## [Action item]
Where the records below show the word "timescale" in a line, please copy that line.

● ● ●

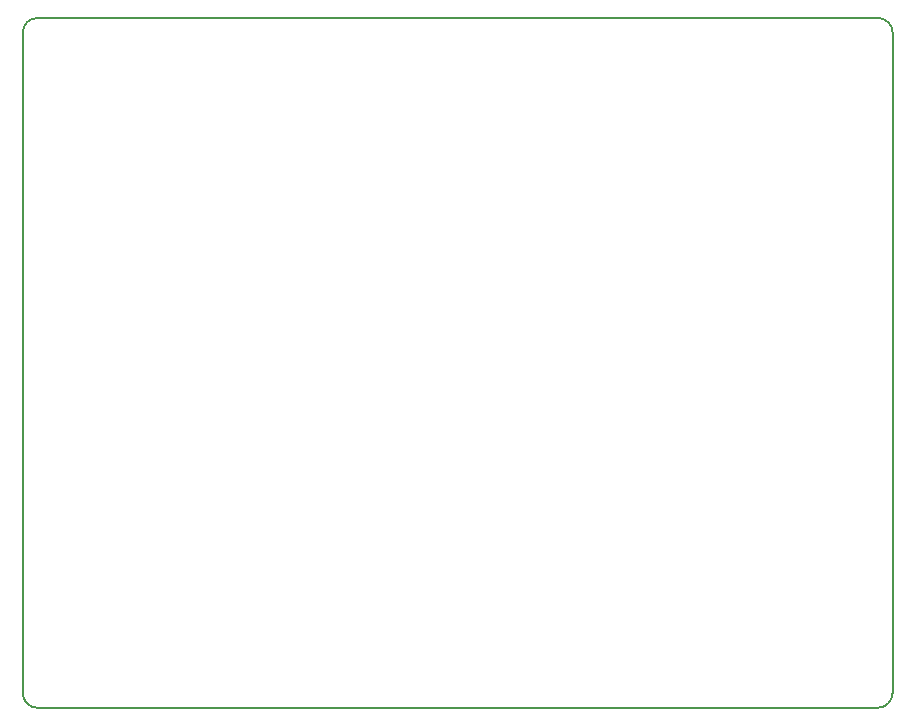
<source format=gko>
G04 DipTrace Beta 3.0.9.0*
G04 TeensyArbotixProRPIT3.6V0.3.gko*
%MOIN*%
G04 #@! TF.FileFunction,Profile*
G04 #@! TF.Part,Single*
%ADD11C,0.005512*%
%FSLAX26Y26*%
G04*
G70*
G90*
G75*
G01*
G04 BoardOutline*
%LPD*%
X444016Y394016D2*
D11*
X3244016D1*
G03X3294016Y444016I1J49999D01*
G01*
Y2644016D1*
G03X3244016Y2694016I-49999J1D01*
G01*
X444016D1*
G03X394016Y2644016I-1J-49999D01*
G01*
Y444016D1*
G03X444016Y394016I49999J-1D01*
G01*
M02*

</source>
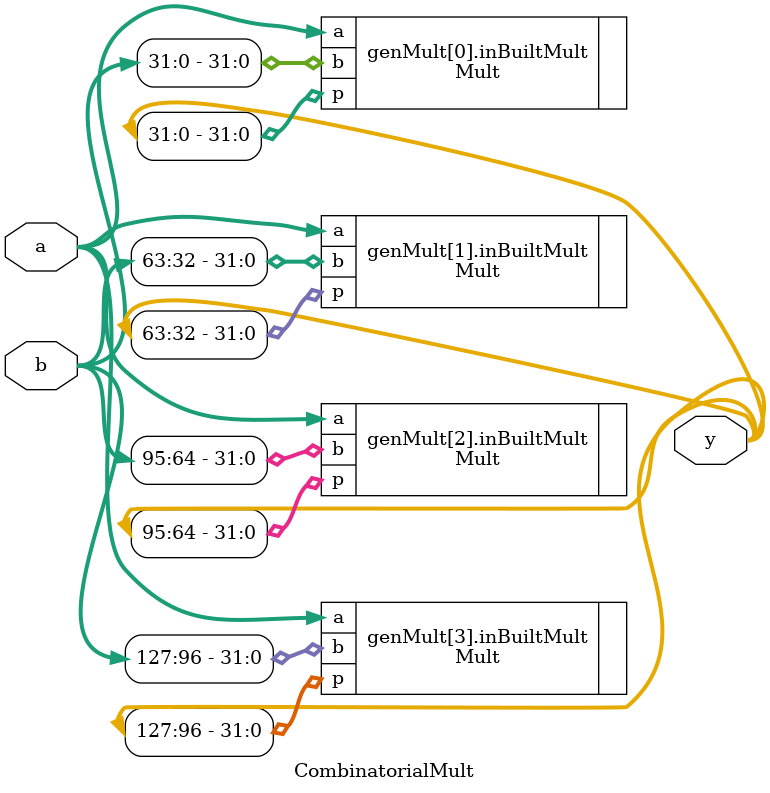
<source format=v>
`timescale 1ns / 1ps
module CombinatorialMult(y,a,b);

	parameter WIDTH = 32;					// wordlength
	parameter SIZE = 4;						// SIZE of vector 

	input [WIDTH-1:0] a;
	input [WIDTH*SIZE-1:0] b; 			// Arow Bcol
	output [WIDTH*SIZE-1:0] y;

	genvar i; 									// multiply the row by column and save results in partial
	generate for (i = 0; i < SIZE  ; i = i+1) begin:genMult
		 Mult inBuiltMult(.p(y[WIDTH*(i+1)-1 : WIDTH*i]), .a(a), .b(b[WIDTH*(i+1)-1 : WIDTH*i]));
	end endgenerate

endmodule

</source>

● ● ●

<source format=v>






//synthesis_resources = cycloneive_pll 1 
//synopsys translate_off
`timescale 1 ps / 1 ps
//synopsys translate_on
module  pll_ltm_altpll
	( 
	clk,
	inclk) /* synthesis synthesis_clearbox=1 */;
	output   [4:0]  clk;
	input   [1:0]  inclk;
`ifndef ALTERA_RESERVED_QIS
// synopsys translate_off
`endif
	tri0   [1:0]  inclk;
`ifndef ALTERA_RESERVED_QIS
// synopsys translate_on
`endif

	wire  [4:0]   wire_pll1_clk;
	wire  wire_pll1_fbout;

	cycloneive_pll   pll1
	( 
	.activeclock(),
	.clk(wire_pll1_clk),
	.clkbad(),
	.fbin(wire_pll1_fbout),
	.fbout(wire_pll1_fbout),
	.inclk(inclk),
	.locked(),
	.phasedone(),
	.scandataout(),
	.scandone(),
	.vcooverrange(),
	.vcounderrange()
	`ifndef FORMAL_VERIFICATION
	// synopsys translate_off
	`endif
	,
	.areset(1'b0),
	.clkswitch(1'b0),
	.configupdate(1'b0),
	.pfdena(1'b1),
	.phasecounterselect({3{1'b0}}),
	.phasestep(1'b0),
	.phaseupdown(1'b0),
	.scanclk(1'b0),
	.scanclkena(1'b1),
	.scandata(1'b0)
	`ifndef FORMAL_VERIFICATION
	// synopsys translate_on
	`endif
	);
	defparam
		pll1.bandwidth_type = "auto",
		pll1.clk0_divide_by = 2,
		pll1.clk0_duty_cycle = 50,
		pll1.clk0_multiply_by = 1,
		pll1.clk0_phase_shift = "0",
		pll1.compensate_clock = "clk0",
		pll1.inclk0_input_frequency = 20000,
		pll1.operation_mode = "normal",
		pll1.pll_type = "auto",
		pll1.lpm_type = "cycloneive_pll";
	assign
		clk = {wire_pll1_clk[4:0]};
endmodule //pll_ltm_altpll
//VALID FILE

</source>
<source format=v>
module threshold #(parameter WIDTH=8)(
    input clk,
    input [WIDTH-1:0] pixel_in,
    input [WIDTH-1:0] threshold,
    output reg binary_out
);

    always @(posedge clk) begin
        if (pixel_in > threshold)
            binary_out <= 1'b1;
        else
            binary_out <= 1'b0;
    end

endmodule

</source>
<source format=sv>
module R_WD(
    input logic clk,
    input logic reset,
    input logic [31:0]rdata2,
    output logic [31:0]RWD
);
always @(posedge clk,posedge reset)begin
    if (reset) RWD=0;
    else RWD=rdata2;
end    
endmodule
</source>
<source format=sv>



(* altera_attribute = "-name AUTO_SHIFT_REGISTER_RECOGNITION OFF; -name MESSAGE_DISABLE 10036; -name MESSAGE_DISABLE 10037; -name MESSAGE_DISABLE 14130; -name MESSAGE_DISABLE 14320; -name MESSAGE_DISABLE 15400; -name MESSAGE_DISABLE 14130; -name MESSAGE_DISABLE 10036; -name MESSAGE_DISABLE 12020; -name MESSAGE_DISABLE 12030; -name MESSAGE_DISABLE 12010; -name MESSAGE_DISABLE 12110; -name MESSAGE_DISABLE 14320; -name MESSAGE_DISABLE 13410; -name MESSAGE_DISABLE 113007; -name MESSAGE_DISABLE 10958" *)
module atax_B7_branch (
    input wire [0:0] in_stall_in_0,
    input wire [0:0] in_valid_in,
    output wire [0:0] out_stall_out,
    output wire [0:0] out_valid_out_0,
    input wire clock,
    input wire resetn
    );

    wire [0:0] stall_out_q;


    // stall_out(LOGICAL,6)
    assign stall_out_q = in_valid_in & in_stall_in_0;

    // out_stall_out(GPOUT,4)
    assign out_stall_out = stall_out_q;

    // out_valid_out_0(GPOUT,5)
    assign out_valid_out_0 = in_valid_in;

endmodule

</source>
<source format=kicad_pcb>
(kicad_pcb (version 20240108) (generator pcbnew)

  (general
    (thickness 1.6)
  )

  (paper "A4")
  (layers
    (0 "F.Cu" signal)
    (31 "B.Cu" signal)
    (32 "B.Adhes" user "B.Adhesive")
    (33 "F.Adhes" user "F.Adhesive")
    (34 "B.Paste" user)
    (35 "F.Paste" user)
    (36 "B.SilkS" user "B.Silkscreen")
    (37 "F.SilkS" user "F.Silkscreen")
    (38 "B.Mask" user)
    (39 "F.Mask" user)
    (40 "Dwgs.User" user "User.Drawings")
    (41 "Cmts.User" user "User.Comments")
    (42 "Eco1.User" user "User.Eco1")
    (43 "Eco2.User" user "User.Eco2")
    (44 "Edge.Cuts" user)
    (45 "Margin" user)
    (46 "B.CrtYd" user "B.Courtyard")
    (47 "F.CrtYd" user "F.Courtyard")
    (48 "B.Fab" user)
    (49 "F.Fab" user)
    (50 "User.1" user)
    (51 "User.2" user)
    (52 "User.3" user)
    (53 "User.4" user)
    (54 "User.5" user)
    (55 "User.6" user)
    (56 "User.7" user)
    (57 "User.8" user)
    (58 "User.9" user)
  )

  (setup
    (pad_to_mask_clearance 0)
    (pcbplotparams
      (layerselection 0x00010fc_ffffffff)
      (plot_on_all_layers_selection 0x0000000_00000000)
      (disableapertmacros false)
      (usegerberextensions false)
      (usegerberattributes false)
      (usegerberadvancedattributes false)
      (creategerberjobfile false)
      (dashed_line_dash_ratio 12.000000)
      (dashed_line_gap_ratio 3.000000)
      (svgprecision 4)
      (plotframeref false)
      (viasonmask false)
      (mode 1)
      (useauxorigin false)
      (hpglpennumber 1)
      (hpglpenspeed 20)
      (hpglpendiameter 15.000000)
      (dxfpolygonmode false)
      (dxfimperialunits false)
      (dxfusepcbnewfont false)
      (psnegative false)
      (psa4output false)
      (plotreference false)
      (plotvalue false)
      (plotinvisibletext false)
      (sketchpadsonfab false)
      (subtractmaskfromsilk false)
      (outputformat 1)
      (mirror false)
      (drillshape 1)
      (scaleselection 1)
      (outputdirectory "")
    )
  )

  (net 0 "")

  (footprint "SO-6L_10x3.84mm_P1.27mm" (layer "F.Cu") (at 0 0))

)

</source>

● ● ●

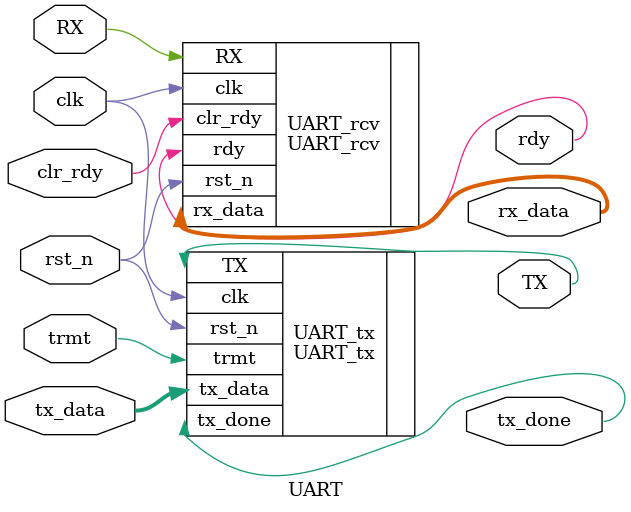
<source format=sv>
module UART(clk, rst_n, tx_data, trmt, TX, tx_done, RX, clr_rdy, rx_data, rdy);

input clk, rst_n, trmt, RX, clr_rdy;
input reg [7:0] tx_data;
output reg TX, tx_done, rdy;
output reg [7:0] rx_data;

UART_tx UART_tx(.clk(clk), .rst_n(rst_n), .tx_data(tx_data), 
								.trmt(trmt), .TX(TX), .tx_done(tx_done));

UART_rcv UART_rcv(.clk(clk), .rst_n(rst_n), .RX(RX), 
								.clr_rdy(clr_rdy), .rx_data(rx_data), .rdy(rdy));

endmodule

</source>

● ● ●

## [Response]
`timescale 1ns / 1ps
`timescale 1 ps / 1 ps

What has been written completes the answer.